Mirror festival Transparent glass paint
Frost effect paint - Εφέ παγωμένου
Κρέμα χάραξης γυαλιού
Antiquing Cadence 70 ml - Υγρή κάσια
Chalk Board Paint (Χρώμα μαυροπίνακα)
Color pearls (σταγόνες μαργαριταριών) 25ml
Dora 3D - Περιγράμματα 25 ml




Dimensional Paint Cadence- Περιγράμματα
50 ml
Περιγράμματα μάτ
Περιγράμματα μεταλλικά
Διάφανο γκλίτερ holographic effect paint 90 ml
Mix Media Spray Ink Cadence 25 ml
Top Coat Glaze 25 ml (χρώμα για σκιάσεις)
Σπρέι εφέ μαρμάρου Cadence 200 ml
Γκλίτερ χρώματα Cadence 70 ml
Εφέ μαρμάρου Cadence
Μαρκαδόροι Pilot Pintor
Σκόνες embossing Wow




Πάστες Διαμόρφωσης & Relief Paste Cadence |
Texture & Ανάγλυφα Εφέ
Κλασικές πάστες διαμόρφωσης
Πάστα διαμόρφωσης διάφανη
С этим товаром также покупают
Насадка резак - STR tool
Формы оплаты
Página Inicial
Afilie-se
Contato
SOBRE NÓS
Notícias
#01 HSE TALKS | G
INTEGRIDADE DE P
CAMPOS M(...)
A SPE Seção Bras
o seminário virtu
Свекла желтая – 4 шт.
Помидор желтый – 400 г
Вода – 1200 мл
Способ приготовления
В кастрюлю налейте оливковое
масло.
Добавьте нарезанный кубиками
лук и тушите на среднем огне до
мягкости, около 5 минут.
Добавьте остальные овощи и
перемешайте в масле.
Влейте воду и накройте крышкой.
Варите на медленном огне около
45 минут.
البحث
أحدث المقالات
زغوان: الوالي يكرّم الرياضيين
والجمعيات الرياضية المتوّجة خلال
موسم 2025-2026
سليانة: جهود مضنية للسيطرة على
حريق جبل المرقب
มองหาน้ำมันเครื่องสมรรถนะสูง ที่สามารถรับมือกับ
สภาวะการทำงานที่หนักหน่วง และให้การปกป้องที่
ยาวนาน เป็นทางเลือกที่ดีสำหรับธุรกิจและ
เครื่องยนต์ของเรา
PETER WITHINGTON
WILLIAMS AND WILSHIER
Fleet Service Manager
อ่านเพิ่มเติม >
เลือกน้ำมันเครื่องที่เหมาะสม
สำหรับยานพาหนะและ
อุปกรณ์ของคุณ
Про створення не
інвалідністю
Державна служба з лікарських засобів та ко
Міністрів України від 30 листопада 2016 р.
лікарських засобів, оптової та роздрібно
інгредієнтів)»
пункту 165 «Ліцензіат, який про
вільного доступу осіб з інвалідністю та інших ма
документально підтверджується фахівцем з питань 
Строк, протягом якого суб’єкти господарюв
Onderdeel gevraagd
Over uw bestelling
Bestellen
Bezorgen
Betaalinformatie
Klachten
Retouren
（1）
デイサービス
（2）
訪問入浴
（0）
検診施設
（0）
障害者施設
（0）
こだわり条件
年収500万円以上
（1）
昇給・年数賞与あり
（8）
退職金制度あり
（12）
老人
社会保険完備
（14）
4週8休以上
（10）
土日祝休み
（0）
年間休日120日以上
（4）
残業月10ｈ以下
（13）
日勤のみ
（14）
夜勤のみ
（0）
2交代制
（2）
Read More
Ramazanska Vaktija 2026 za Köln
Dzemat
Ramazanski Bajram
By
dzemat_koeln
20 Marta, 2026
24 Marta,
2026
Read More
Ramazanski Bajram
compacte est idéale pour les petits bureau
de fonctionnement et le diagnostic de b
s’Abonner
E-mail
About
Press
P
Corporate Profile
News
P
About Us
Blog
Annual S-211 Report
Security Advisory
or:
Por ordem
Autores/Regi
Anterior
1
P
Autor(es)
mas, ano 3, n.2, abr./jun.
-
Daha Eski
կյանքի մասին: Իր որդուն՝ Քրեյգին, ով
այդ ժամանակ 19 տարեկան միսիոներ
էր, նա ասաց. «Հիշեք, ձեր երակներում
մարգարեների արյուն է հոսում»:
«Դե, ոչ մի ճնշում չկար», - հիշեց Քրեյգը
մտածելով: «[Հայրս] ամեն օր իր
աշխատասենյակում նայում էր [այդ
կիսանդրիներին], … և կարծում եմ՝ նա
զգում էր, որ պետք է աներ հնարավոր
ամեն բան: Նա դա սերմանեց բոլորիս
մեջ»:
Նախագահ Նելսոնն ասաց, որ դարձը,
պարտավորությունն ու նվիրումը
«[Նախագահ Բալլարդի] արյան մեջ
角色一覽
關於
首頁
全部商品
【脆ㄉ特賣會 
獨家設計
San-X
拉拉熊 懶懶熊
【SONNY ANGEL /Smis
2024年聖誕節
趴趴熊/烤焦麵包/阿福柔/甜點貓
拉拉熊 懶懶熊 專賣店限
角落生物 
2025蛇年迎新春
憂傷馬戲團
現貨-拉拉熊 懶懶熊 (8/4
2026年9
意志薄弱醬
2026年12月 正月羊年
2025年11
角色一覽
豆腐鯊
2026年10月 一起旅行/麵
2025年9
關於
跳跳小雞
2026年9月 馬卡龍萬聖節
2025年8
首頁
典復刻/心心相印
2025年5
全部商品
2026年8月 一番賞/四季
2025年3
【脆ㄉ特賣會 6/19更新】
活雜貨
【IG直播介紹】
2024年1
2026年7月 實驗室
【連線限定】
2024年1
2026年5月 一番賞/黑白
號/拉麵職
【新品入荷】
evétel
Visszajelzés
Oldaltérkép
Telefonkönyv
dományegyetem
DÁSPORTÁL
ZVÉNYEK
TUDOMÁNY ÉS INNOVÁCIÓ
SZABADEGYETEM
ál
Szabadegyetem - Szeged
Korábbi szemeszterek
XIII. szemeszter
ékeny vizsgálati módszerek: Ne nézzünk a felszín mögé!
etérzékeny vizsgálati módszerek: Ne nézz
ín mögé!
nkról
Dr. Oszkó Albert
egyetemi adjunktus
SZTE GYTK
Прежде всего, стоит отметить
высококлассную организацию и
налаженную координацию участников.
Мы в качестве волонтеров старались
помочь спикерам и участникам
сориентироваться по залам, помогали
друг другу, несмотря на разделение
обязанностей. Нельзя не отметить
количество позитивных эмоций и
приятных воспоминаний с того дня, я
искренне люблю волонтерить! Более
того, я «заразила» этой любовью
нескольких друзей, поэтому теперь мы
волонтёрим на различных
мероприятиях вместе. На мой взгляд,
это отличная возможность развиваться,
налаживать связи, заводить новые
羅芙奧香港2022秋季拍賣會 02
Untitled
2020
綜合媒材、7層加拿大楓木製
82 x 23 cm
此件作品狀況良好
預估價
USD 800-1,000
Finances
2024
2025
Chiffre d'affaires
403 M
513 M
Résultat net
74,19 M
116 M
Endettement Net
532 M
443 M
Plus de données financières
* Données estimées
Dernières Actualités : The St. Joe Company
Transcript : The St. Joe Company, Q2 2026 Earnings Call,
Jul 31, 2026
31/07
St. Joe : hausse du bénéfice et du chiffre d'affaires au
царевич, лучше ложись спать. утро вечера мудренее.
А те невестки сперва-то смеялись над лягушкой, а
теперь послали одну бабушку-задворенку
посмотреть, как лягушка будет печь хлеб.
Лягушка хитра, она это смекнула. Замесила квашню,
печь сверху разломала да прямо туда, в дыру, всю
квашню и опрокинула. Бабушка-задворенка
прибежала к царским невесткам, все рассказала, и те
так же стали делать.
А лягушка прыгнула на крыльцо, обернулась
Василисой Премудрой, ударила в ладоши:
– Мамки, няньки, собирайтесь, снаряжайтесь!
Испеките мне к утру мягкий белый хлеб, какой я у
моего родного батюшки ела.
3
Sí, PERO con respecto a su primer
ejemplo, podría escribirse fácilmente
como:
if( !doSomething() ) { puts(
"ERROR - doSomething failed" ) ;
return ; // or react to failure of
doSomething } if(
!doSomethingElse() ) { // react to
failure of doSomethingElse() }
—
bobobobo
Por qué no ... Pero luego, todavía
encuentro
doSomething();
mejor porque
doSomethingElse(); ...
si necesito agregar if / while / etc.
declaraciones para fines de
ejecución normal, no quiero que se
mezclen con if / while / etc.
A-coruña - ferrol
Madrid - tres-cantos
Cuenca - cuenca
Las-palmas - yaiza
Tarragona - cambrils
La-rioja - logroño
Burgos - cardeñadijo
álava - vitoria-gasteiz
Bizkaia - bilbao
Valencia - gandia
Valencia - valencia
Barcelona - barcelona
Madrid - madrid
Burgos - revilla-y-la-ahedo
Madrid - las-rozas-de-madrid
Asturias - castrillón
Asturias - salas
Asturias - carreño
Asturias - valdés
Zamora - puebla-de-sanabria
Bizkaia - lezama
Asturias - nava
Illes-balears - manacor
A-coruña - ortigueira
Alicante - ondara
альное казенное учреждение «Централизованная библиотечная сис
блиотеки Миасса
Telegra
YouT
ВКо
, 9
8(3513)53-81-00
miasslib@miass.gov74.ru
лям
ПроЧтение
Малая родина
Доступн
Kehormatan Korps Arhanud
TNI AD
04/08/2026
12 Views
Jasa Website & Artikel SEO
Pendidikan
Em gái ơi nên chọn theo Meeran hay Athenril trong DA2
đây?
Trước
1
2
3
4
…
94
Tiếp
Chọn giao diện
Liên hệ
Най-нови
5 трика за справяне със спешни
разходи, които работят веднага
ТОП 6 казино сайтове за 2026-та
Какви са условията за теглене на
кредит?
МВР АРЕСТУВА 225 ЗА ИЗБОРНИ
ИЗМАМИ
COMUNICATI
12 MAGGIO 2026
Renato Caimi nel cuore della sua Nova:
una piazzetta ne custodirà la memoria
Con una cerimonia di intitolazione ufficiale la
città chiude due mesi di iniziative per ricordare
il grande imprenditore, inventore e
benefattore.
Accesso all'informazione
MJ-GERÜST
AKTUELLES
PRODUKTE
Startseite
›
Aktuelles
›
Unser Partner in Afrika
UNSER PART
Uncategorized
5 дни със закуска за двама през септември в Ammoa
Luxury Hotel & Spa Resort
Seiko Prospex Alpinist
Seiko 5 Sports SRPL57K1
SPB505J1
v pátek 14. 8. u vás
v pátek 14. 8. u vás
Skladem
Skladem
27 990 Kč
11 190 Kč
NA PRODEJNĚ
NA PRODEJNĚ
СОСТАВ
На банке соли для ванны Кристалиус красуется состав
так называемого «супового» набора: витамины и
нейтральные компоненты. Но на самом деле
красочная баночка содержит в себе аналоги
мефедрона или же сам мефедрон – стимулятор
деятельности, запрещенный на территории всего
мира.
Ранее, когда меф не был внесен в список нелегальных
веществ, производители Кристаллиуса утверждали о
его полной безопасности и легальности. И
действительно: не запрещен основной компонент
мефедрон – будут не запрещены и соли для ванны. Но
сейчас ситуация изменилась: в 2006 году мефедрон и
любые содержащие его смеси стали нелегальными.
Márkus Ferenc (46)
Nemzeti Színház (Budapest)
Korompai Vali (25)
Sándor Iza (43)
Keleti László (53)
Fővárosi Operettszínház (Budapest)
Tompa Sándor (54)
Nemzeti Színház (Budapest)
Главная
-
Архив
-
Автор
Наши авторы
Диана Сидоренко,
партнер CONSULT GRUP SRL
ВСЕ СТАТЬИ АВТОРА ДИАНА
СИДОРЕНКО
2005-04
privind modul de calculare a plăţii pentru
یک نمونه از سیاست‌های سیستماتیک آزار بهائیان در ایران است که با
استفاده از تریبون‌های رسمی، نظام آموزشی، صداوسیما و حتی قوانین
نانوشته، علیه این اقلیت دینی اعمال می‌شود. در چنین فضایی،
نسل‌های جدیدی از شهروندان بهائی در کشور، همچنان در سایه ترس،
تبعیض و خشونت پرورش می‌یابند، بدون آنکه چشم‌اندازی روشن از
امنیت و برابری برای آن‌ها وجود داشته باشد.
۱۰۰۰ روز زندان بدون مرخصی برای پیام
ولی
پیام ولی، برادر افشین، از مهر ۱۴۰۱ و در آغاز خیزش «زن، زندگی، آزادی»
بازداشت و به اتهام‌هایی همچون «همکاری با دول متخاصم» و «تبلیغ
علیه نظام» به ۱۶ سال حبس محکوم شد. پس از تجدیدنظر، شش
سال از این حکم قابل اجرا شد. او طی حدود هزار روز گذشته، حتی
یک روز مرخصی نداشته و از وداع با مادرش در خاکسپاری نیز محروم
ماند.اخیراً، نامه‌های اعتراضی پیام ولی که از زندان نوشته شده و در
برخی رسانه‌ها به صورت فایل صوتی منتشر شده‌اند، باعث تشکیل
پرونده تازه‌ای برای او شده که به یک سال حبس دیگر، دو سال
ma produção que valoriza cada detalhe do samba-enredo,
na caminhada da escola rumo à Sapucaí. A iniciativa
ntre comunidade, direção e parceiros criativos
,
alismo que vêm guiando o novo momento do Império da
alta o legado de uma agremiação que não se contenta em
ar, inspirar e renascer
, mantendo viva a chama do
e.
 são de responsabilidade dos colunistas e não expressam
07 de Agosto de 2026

Activity: Please transcribe the listing from its first line through the line containing "Mix Media Spray Ink Cadence 25 ml", with both of those lines included.

Response to this exercise:
Mirror festival Transparent glass paint
Frost effect paint - Εφέ παγωμένου
Κρέμα χάραξης γυαλιού
Antiquing Cadence 70 ml - Υγρή κάσια
Chalk Board Paint (Χρώμα μαυροπίνακα)
Color pearls (σταγόνες μαργαριταριών) 25ml
Dora 3D - Περιγράμματα 25 ml




Dimensional Paint Cadence- Περιγράμματα
50 ml
Περιγράμματα μάτ
Περιγράμματα μεταλλικά
Διάφανο γκλίτερ holographic effect paint 90 ml
Mix Media Spray Ink Cadence 25 ml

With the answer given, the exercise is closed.